Opinion
2013-02-19
Bernfeld, DeMatteo & Bernfeld, LLP, New York (Jeffrey L. Bernfeld of counsel), for appellant. Daniel S. Perlman, New York, for respondent.
Bernfeld, DeMatteo & Bernfeld, LLP, New York (Jeffrey L. Bernfeld of counsel), for appellant. Daniel S. Perlman, New York, for respondent.
FRIEDMAN, J.P., ACOSTA, RENWICK, RICHTER, ROMÁN, JJ.
Order, Supreme Court, Bronx County (Mark Friedlander, J.), entered on or about August 10, 2011, which, insofar as appealed from, upon renewal of plaintiff's cross motion to enforce a settlement agreement, partially granted the cross motion, unanimously reversed, on the law, without costs, and the cross motion denied in its entirety.
An agreement purporting to opt out of the basic child support obligations set forth in the Child Support Standards Act (CSSA) must “include a provision stating that the parties have been advised of the provisions of [the CSSA],” must specify the amount that the basic child support obligation would have been, and the reason or reasons for the deviation (Family Court Act § 413[1] [h]; Domestic Relations Law § 240[1–b][h]; see Baranek v. Baranek, 54 A.D.3d 789, 864 N.Y.S.2d 94 [2d Dept. 2008],lv. dismissed14 N.Y.3d 903, 903 N.Y.S.2d 340, 929 N.E.2d 404 [2010] ).
“Such provision may not be waived by either party or counsel” (Family Court Act § 413[1][h]; Domestic Relations Law § 240[1–b][h]; see Blaikie v. Mortner, 274 A.D.2d 95, 99–101, 713 N.Y.S.2d 148 [1st Dept. 2000];Matter of Burnside v.

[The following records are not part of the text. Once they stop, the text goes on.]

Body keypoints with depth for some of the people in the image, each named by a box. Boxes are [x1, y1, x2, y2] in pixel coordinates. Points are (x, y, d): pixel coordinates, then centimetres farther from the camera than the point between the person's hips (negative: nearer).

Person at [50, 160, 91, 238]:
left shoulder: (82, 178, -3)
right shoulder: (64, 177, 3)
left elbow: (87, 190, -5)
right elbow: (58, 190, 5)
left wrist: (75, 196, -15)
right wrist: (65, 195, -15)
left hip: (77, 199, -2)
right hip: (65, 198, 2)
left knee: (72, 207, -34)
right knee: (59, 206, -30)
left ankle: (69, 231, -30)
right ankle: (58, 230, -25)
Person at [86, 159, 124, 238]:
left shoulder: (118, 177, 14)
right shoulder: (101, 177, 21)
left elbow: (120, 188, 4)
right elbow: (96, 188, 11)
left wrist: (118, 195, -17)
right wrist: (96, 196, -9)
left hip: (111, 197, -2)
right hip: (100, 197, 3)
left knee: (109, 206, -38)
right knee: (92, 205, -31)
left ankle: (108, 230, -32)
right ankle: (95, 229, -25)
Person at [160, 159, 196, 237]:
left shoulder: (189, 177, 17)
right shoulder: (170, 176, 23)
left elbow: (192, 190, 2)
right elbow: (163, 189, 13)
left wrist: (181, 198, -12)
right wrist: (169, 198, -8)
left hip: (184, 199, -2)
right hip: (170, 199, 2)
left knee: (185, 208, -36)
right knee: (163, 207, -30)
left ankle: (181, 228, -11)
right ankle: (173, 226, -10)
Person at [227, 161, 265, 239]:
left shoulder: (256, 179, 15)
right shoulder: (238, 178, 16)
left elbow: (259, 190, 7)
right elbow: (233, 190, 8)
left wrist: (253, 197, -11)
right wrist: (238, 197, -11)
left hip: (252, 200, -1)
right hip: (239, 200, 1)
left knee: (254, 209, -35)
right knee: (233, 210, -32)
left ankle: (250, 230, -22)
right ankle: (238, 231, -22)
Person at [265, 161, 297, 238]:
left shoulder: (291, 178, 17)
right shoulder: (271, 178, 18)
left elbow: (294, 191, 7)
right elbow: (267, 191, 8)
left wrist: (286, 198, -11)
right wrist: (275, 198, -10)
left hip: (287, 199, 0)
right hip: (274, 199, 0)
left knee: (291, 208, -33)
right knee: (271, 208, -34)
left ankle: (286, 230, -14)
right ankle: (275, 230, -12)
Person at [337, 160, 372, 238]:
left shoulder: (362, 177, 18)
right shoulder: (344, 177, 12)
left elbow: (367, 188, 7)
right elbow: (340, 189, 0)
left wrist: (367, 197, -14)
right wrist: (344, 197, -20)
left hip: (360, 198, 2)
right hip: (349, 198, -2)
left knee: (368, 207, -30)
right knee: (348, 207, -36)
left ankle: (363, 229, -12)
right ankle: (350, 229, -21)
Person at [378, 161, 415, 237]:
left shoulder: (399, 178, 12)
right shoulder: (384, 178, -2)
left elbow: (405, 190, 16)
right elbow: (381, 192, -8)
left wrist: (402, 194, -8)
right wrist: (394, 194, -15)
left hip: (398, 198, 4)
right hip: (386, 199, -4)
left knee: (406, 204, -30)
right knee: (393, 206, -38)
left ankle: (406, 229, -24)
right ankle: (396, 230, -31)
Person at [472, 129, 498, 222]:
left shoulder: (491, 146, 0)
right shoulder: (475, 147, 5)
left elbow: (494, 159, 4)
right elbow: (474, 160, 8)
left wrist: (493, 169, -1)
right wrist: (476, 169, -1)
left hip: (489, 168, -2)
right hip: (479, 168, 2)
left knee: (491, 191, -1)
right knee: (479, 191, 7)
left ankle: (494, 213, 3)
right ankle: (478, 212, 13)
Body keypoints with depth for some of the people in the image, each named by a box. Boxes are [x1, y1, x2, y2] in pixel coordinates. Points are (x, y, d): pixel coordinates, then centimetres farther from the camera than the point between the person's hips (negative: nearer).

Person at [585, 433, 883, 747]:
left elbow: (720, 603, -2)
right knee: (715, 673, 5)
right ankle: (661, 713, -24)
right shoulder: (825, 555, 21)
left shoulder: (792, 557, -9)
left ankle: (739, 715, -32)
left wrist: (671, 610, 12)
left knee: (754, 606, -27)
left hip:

Somerville, 202 A.D.2d 1064, 609 N.Y.S.2d 127 [4th Dept. 1994] ).
Here, both the settlement agreement and the subject order effectuating it failed to recite that the parties were aware of the CSSA guidelines, failed to set forth the basic child support obligation, and failed to set forth the reasons for deviating from the guidelines ( seeFamily Court Act § 413[1] [h]; Domestic Relations Law § 240[1–b][h]; Baranek, 54 A.D.3d at 790–791, 864 N.Y.S.2d 94;Matter of Michelle W. v. Forrest James P., 218 A.D.2d 175, 637 N.Y.S.2d 538 [4th Dept. 1996] ).
Although the invalidity of a child support provision does not necessarily invalidate the agreement in its entirety ( see e.g. Cimons v. Cimons, 53 A.D.3d 125, 129, 861 N.Y.S.2d 88 [2d Dept. 2008] ), the agreement at issue cannot be salvaged by deeming it divisible for partial illegality and severing and enforcing the provisions that do not pertain to child support. The provisions pertaining to child support constituted the main objective of the agreement, or the bargained-for consideration inducing defendant to agree to the remainder of the agreement, including the injunctive provisions ( see e.g. Georgia Props., Inc. v. Dalsimer, 39 A.D.3d 332, 334, 835 N.Y.S.2d 41 [1st Dept. 2005];cf. Baranek, 54 A.D.3d at 791, 864 N.Y.S.2d 94).